New York City is starting a new round of witch trials in our schools, just like the ones conducted last year. The witches are the schools accused of being failures. City education officials just announced that they want to close 19 failing schools while state education officials claim 104 Queens schools were in need of improvement under the federal No Child Left Behind Act.

We believe schools should be improved but having unreasonable requirements — such as all schools must improve by 3 percent every year — will not help the best schools but penalize them. The charter school and school improvement mania make up a new, multimillion-dollar industry using public money for a few schools at the expense of many.

Old venerable schools like Jamaica High School were ordered closed, but a new school in the Jamaica HS campus with a new principal and supervisors was created. The change around money in the new schools could have been better used to help the special needs and English as a Second Language students, as well as other students in the old Jamaica HS building.

The reality of our society is that we send our children to school. In the old days, many left at the age of 15 for farm or factory work. Today, the powers that be want all children to finish high school and go to college. This never happened in the past and cannot happen today. Not every child has the interest, capability, background or ability to do advanced academic work.

Some reasons why many students cannot finish academic training in high school are due to social problems, dysfunctional families, psychological problems, mental problems and economic needs. Thankfully, some schools, social welfare organizations and anti-poverty programs are helping students work and go to school, but if there is an economic downturn, the programs disappear.

Teen and adult gangs are a fast-growing segment of the population. Families where women have different children with different fathers are often unstable. Stepfathers who abuse their stepchildren make them unfit for learning in school. That some children succeed is a tribute to the human spirit to learn.

Slum housing, rats, roaches, fleas, bedbugs and ringworms all make life terrible for many children. Some children just have babies and do not know how to be parents. The law requires that teachers and school administrators report all suspected cases of child abuse. A teacher can be arrested if she does not report these suspicions.

A principal my wife’s parents knew was cut on the head when a parent smashed him with a paperweight he had on his desk. Guess who had to comfort my wife when she recounted these stories at home at night? And teachers are blamed for problems in schools.

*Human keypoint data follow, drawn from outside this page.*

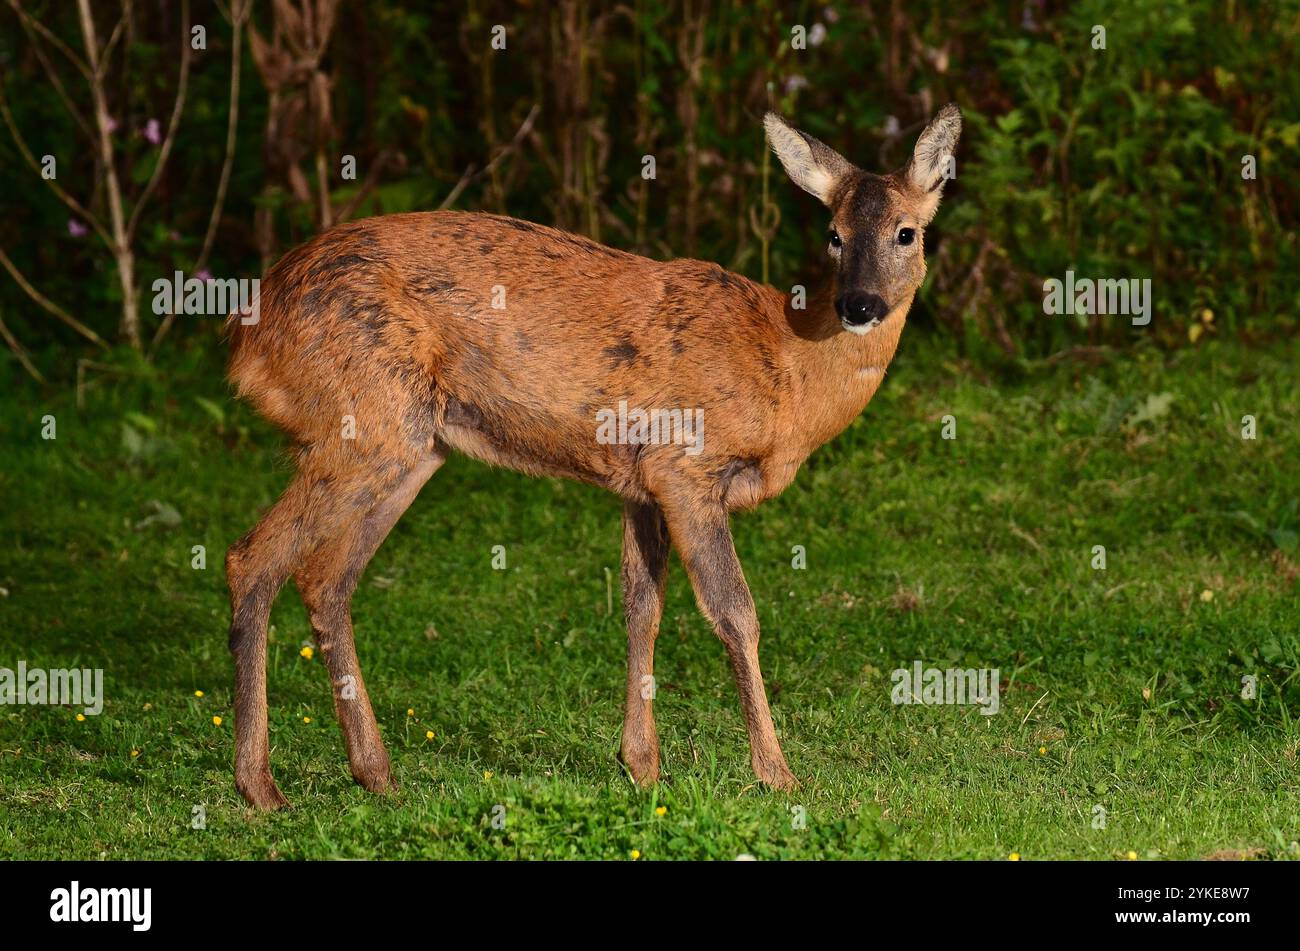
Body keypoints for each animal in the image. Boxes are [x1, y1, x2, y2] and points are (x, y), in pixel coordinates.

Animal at [225, 105, 962, 809]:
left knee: (326, 576)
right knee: (252, 557)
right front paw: (776, 774)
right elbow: (735, 613)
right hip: (365, 419)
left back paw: (375, 774)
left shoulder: (639, 483)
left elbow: (642, 607)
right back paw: (260, 785)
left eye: (906, 232)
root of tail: (250, 335)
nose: (859, 304)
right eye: (833, 234)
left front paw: (642, 765)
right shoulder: (685, 465)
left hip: (412, 444)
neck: (790, 371)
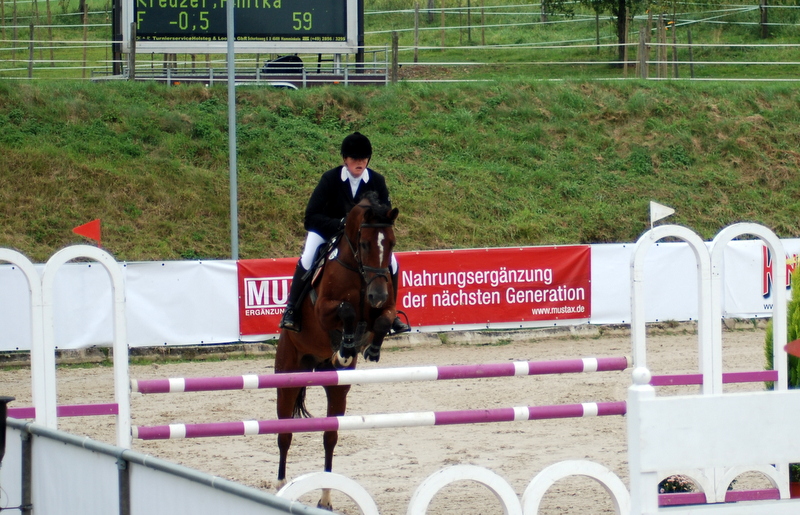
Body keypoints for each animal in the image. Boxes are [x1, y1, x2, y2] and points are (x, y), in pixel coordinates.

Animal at [276, 191, 400, 510]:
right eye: (364, 243)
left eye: (391, 243)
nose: (377, 295)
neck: (359, 272)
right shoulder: (323, 309)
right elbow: (346, 311)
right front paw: (345, 345)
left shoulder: (384, 307)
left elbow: (383, 320)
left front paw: (369, 349)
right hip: (288, 375)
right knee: (284, 432)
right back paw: (281, 485)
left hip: (337, 387)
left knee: (329, 436)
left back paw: (326, 497)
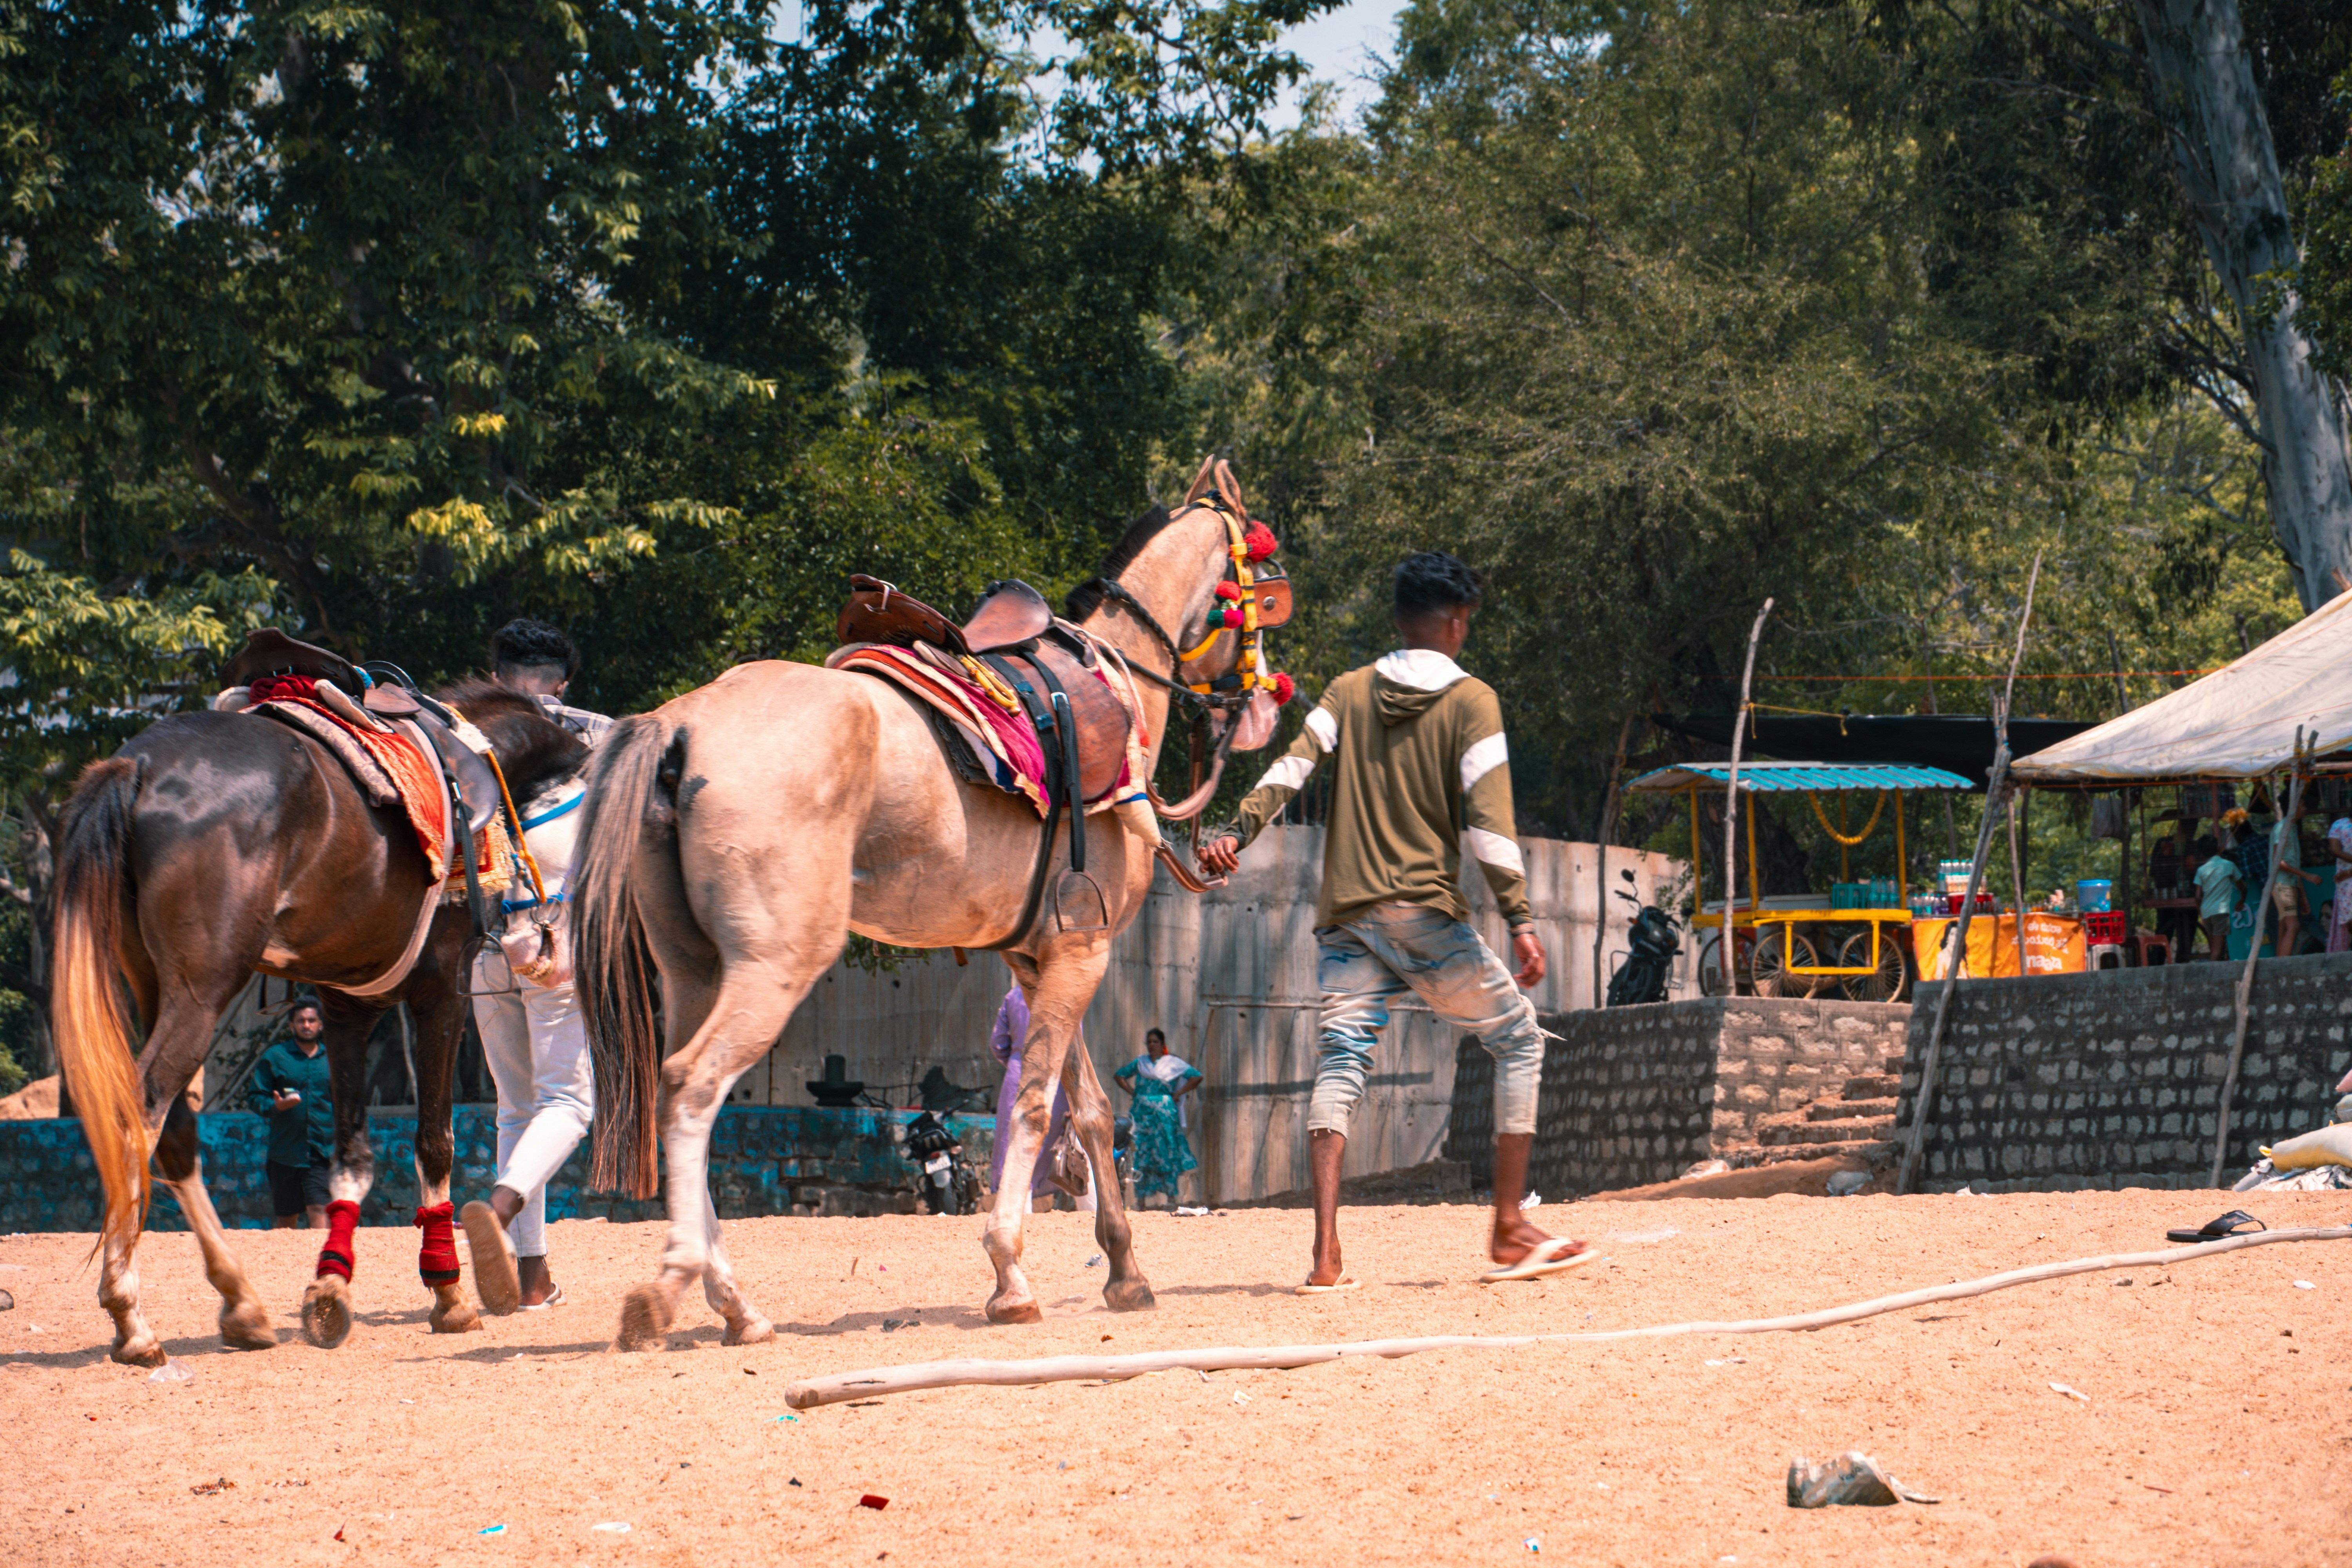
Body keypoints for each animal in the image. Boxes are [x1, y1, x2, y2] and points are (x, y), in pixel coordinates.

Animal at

Many children would rather go to a party and drink, watch TV, listen to music or text rather than study or listen to a teacher. Naturally, they fail and drop out of school. Most TV shows just entertain or provide thrills and do not educate to any extent.

Then there are the emotionally disturbed or vicious children who fight, attack and disrupt classes. To save money, the city Department of Education keeps them in regular classrooms as long as possible with little or no help. And some wonder why 50 percent of the new teachers quit teaching in the first five years.

The schemers who create charter schools discourage children from entering so their results are good. The better the school looks, the more schools they can open and the more money they can make from their school business.

And it is big business all with that public money.